In our most recent webinar, Tailor Chaos Engineering to Scale Your Reliability Journey, our Product Manager Manuel Gerding, discussed how chaos engineering can enhance a system’s reliability. The session featured riveting insights on ways to conduct chaos engineering more effortlessly, while demonstrating Steadybit’s robust approach to this practice.
You can also check out the full webinar recording to learn more about tailoring Chaos Engineering to scale your reliability journey. The recording also includes additional insights from Salesforce and OpenText, going hand-in-hand with Gerding’s statements.
According to Gerding, one of the simplest ways to delve into chaos engineering is by using AWS console’s EC2 instances. With the simple act of randomly selecting an instance and stopping it, an engineer can already begin to observe, learn, and improve the system’s reliability.

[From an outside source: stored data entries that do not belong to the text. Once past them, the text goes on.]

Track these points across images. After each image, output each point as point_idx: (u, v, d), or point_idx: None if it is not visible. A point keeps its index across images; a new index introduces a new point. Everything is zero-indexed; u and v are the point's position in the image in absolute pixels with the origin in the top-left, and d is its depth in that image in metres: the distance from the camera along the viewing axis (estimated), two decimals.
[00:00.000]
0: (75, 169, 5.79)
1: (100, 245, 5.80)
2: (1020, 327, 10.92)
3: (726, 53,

This method can help verify whether a new EC2 instance was initiated, if the application was scheduled on the new instance, and if there were any subsequent faults.
To ensure consistent reliability checks, Gerding suggests incorporating some code to halt an EC2 instance via your CI/CD pipeline using AWS SDK. This is a great way to stress test your system’s reliability under various scenarios, such as during a rolling update, resource stress, or when an availability zone becomes unavailable.

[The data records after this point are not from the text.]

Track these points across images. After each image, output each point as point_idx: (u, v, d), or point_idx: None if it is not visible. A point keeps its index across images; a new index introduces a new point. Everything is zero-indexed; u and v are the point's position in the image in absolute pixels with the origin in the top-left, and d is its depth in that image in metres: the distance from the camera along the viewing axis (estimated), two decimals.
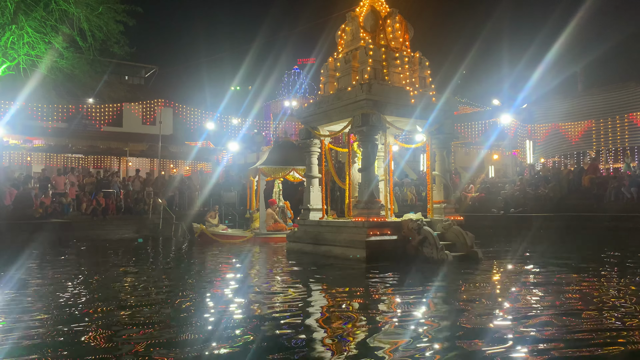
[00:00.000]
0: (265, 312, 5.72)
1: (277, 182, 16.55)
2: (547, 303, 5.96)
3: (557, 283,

While developing code to simulate potential faults is indeed a rewarding endeavor, Gerding cautions that scaling chaos engineering to an organization-wide level may not be as simple. There are crucial considerations that need addressing, including error handling, automatic rollback, and access control, which are integral to ensuring that the right personnel are involved in chaos engineering. It’s also crucial to avoid introducing chaos into environments that aren’t meant to be affected, and to integrate chaos engineering smoothly into your existing workflows.
To address these complexities, Steadybit employs an agent-based approach to chaos engineering. They have a centralized Steadybit platform that serves as a control center for creating, running, and configuring experiments. This platform, offered as a SaaS solution, can also be deployed on-premises on your own infrastructure.

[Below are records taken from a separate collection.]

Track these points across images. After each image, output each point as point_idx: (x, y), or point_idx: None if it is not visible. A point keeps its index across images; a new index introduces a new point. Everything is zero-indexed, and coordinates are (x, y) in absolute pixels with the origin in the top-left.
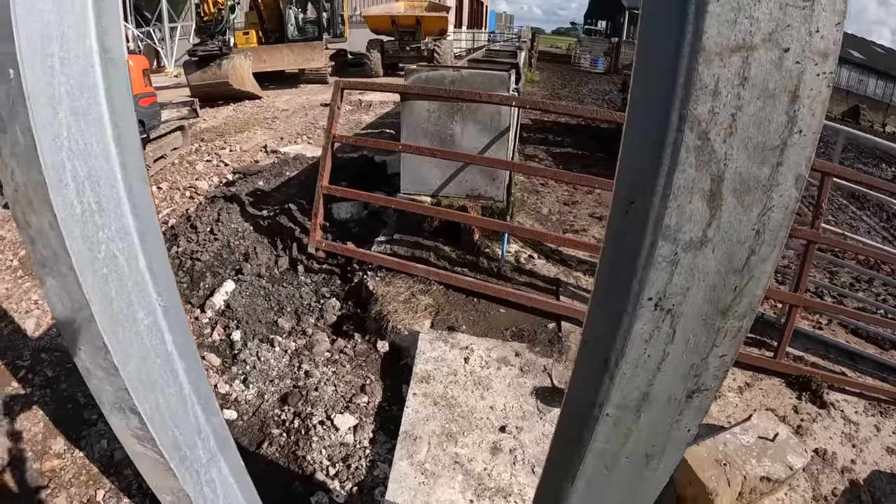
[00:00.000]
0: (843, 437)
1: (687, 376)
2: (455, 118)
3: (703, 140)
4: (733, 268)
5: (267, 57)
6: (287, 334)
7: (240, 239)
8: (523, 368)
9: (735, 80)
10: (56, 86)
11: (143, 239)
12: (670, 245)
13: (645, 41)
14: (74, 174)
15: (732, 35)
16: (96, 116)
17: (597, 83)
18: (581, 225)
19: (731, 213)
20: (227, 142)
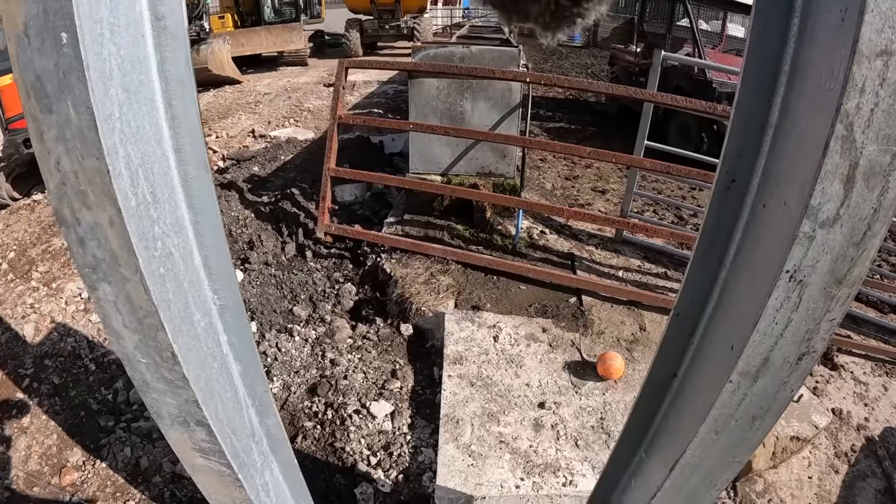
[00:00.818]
0: (856, 396)
1: (802, 341)
2: (465, 95)
3: (848, 131)
4: (853, 241)
5: (245, 41)
6: (305, 323)
7: (242, 227)
8: (552, 344)
9: (877, 80)
10: (106, 57)
11: (198, 232)
12: (811, 223)
13: (804, 44)
14: (128, 161)
15: (879, 41)
16: (148, 94)
17: (577, 57)
18: (585, 199)
19: (859, 193)
20: (211, 128)
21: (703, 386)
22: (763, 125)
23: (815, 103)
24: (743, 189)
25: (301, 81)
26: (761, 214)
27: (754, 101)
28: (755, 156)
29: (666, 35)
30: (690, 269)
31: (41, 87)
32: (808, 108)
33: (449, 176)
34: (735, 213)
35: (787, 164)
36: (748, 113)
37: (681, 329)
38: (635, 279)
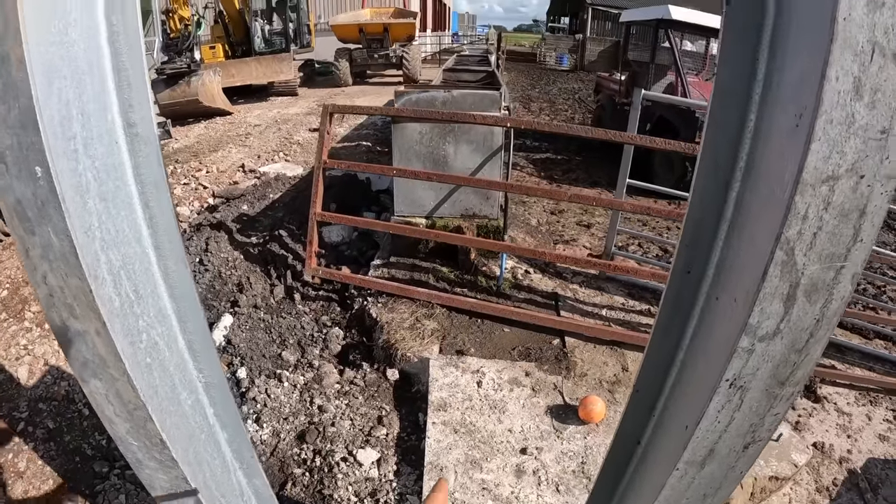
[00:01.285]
0: (839, 428)
1: (746, 433)
2: (447, 139)
3: (788, 256)
4: (795, 349)
5: (235, 71)
6: (293, 368)
7: (231, 269)
8: (534, 388)
9: (821, 205)
10: (81, 172)
11: (181, 319)
12: (749, 339)
13: (752, 176)
14: (110, 266)
15: (825, 167)
16: (125, 199)
17: (565, 82)
18: (570, 234)
19: (800, 308)
20: (202, 162)
21: (661, 460)
22: (719, 219)
23: (755, 230)
24: (698, 279)
25: (291, 112)
26: (715, 307)
27: (711, 193)
28: (709, 250)
29: (649, 64)
30: (649, 349)
31: (23, 211)
32: (757, 216)
33: (433, 218)
34: (691, 301)
35: (738, 264)
36: (705, 205)
37: (641, 404)
38: (619, 317)
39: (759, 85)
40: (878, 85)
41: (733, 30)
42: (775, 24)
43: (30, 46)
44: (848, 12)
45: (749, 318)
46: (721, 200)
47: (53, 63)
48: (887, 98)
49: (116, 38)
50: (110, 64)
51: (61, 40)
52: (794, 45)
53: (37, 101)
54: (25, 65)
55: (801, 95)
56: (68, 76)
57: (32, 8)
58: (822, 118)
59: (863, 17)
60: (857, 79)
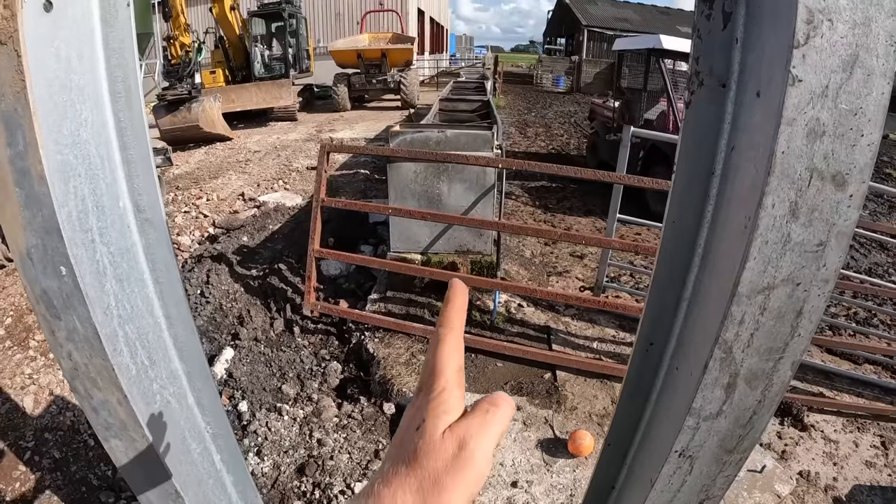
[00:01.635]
0: (825, 456)
1: (700, 492)
2: (441, 178)
3: (727, 354)
4: (740, 424)
5: (235, 97)
6: (293, 401)
7: (232, 301)
8: (526, 422)
9: (757, 311)
10: (98, 258)
11: (190, 378)
12: (695, 419)
13: (708, 296)
14: (126, 339)
15: (760, 281)
16: (138, 277)
17: (561, 104)
18: (564, 266)
19: (742, 393)
20: (202, 189)
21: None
22: (679, 298)
23: (695, 333)
24: (660, 352)
25: (290, 138)
26: (676, 375)
27: (670, 279)
28: (671, 324)
29: (642, 91)
30: (619, 406)
31: (48, 300)
32: (689, 337)
33: (428, 254)
34: (653, 372)
35: (696, 339)
36: (663, 287)
37: (614, 455)
38: (609, 350)
39: (716, 181)
40: (815, 205)
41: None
42: (725, 158)
43: (48, 157)
44: (786, 146)
45: (693, 402)
46: (680, 284)
47: (69, 163)
48: (825, 215)
49: (124, 132)
50: (120, 157)
51: (74, 141)
52: (739, 174)
53: (57, 208)
54: (46, 179)
55: (748, 207)
56: (83, 173)
57: (47, 116)
58: (758, 240)
59: (801, 148)
60: (793, 203)
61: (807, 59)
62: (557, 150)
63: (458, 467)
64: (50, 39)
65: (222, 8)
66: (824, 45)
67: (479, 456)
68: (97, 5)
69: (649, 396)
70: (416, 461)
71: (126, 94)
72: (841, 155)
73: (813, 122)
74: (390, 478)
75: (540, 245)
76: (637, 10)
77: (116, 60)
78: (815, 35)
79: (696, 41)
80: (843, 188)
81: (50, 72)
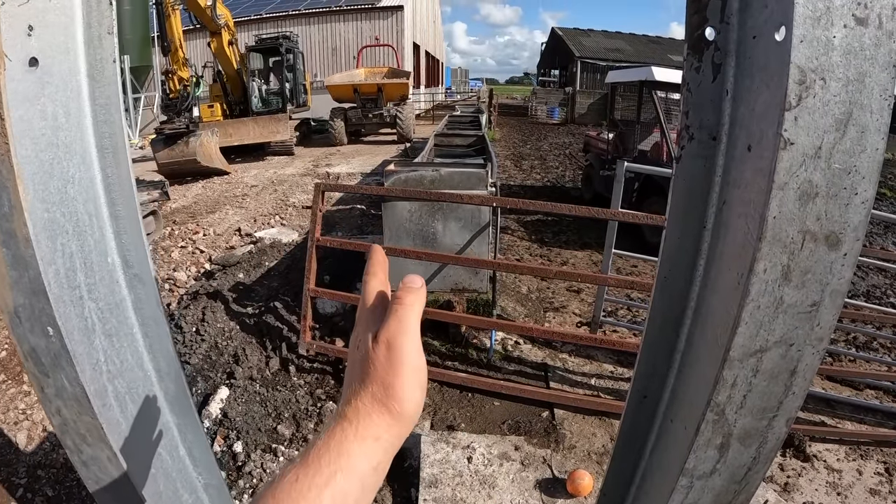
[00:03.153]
0: (828, 486)
1: None
2: (436, 216)
3: (719, 416)
4: (734, 481)
5: (233, 131)
6: (289, 442)
7: (227, 339)
8: (524, 462)
9: (750, 374)
10: (87, 315)
11: (181, 432)
12: (688, 479)
13: (702, 352)
14: (116, 394)
15: (752, 345)
16: (127, 332)
17: (556, 136)
18: (560, 301)
19: (735, 452)
20: (199, 224)
21: None
22: (672, 352)
23: (689, 395)
24: (654, 405)
25: (287, 173)
26: (670, 428)
27: (663, 334)
28: (665, 376)
29: (636, 123)
30: (614, 456)
31: (37, 357)
32: (683, 401)
33: None
34: (647, 424)
35: (690, 393)
36: (656, 341)
37: None
38: (607, 386)
39: (707, 235)
40: (808, 267)
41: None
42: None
43: (34, 216)
44: (778, 210)
45: (686, 462)
46: (673, 337)
47: (56, 221)
48: (818, 276)
49: (112, 188)
50: (107, 213)
51: (62, 199)
52: (731, 230)
53: (43, 269)
54: (32, 241)
55: (740, 265)
56: (70, 231)
57: (33, 175)
58: (749, 305)
59: (793, 211)
60: (785, 266)
61: (799, 121)
62: (553, 182)
63: (394, 364)
64: (36, 97)
65: (220, 43)
66: (817, 105)
67: (406, 349)
68: (83, 61)
69: (644, 449)
70: (363, 374)
71: (113, 149)
72: (834, 215)
73: (805, 185)
74: (350, 396)
75: (536, 281)
76: (629, 40)
77: (104, 116)
78: (808, 96)
79: (686, 94)
80: (837, 248)
81: (36, 130)
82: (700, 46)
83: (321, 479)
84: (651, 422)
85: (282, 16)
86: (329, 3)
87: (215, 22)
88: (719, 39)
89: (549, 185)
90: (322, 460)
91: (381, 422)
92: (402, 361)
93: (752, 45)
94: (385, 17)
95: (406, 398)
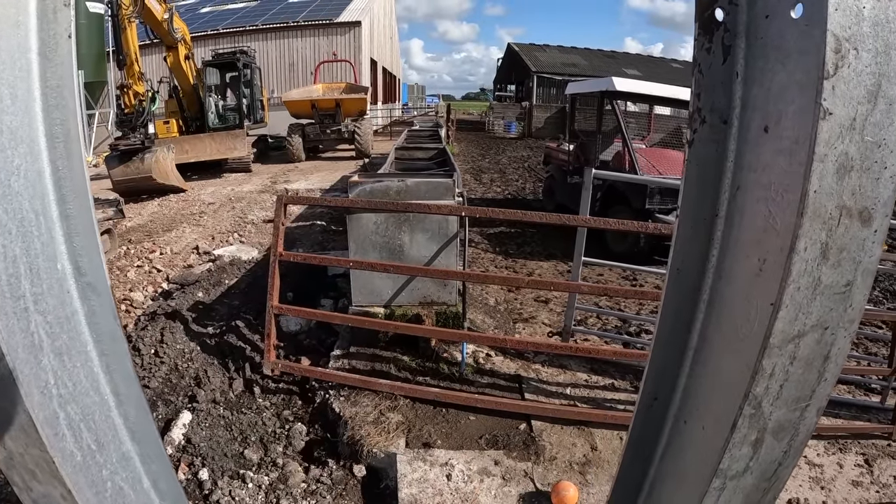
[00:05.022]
0: (812, 481)
1: None
2: (403, 228)
3: (756, 409)
4: (765, 478)
5: (189, 147)
6: (257, 467)
7: (188, 361)
8: (505, 477)
9: (787, 362)
10: (34, 330)
11: (145, 461)
12: (721, 480)
13: (719, 346)
14: (69, 421)
15: (792, 329)
16: (81, 349)
17: (514, 150)
18: (529, 311)
19: (769, 447)
20: (156, 243)
21: None
22: (683, 349)
23: (724, 390)
24: (665, 406)
25: (245, 190)
26: (683, 429)
27: (675, 330)
28: (676, 376)
29: (597, 133)
30: (620, 468)
31: None
32: (718, 393)
33: (392, 307)
34: (658, 427)
35: (705, 391)
36: (667, 338)
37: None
38: (583, 395)
39: (720, 223)
40: (844, 244)
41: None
42: (730, 198)
43: None
44: (818, 184)
45: (720, 463)
46: (685, 333)
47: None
48: (852, 254)
49: (63, 184)
50: (57, 212)
51: (4, 193)
52: (747, 215)
53: None
54: None
55: (760, 250)
56: (13, 230)
57: None
58: (790, 287)
59: (832, 185)
60: (824, 244)
61: (836, 90)
62: (514, 195)
63: None
64: None
65: (177, 57)
66: (851, 75)
67: None
68: (35, 37)
69: (653, 455)
70: None
71: (65, 139)
72: (867, 189)
73: (843, 157)
74: None
75: (503, 292)
76: (584, 55)
77: (55, 100)
78: (843, 65)
79: (697, 76)
80: (869, 224)
81: None
82: (710, 27)
83: None
84: (661, 425)
85: (239, 31)
86: (287, 18)
87: (172, 36)
88: (728, 21)
89: (510, 198)
90: None
91: None
92: None
93: (765, 24)
94: (343, 32)
95: None
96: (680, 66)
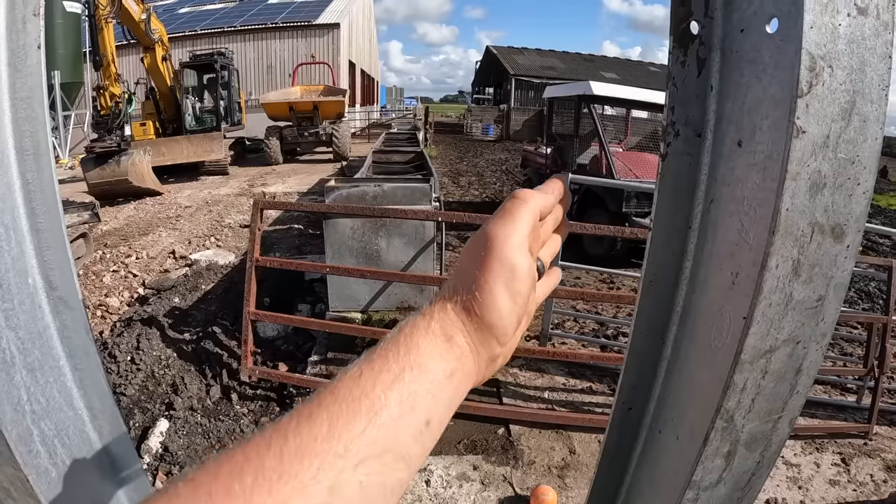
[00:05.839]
0: (789, 481)
1: None
2: (380, 233)
3: (728, 422)
4: (738, 488)
5: (166, 150)
6: None
7: (164, 368)
8: (484, 482)
9: (759, 376)
10: (5, 346)
11: (121, 476)
12: (694, 492)
13: (693, 357)
14: (43, 438)
15: (763, 345)
16: (53, 364)
17: (492, 153)
18: None
19: (741, 458)
20: (132, 247)
21: None
22: (657, 360)
23: (695, 404)
24: (639, 415)
25: (222, 193)
26: (658, 439)
27: (648, 341)
28: (650, 386)
29: (574, 137)
30: (596, 477)
31: None
32: (686, 409)
33: (369, 312)
34: (633, 435)
35: (679, 402)
36: (641, 348)
37: None
38: (561, 398)
39: (693, 235)
40: (816, 260)
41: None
42: (703, 211)
43: None
44: (790, 202)
45: (693, 474)
46: (659, 344)
47: None
48: (824, 270)
49: (33, 197)
50: (28, 225)
51: None
52: (721, 228)
53: None
54: None
55: (732, 264)
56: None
57: None
58: (762, 304)
59: (805, 203)
60: (796, 261)
61: (810, 108)
62: (492, 198)
63: (481, 256)
64: None
65: (154, 58)
66: (826, 93)
67: (499, 239)
68: (4, 48)
69: (629, 463)
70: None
71: (35, 151)
72: (840, 206)
73: (815, 175)
74: None
75: None
76: (562, 58)
77: (25, 112)
78: (818, 83)
79: (672, 89)
80: (842, 240)
81: None
82: (685, 40)
83: (387, 375)
84: (636, 433)
85: (217, 32)
86: (265, 19)
87: (149, 36)
88: (703, 34)
89: (488, 201)
90: (390, 354)
91: (457, 320)
92: (491, 254)
93: (741, 38)
94: (321, 34)
95: (486, 300)
96: (657, 69)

Parallel to the Steadybit platform is a constantly working Steadybit agent deployed in your infrastructure. This agent is responsible for discovering all the targets, like business applications and AWS services, and making them available for chaos engineering on the Steadybit platform. This agent-based approach has been instrumental in making chaos engineering easy to use, safe, and well-integrated.
When running an experiment, Steadybit provides a timeline view of the exact experiment you designed, alongside widgets that provide real-time information about your system. These insights, including results and events from Kubernetes or your observability tools, can help provide a comprehensive understanding of your system.
To ensure safe chaos engineering, Steadybit incorporates role-based access control. Each team, composed of a set of users, can be assigned to specific environments. This allows you to control the set of targets available for chaos engineering for a specific team, enhancing the safety and precision of your efforts.
Chaos engineering may be a complex practice, but with the right tools and approach, it can be a powerful way to improve system reliability. As elucidated by Manuel Gerding from Steadybit, having a strategic approach to chaos engineering can ensure that you’re able to scale these practices across your organization while maintaining control and safety.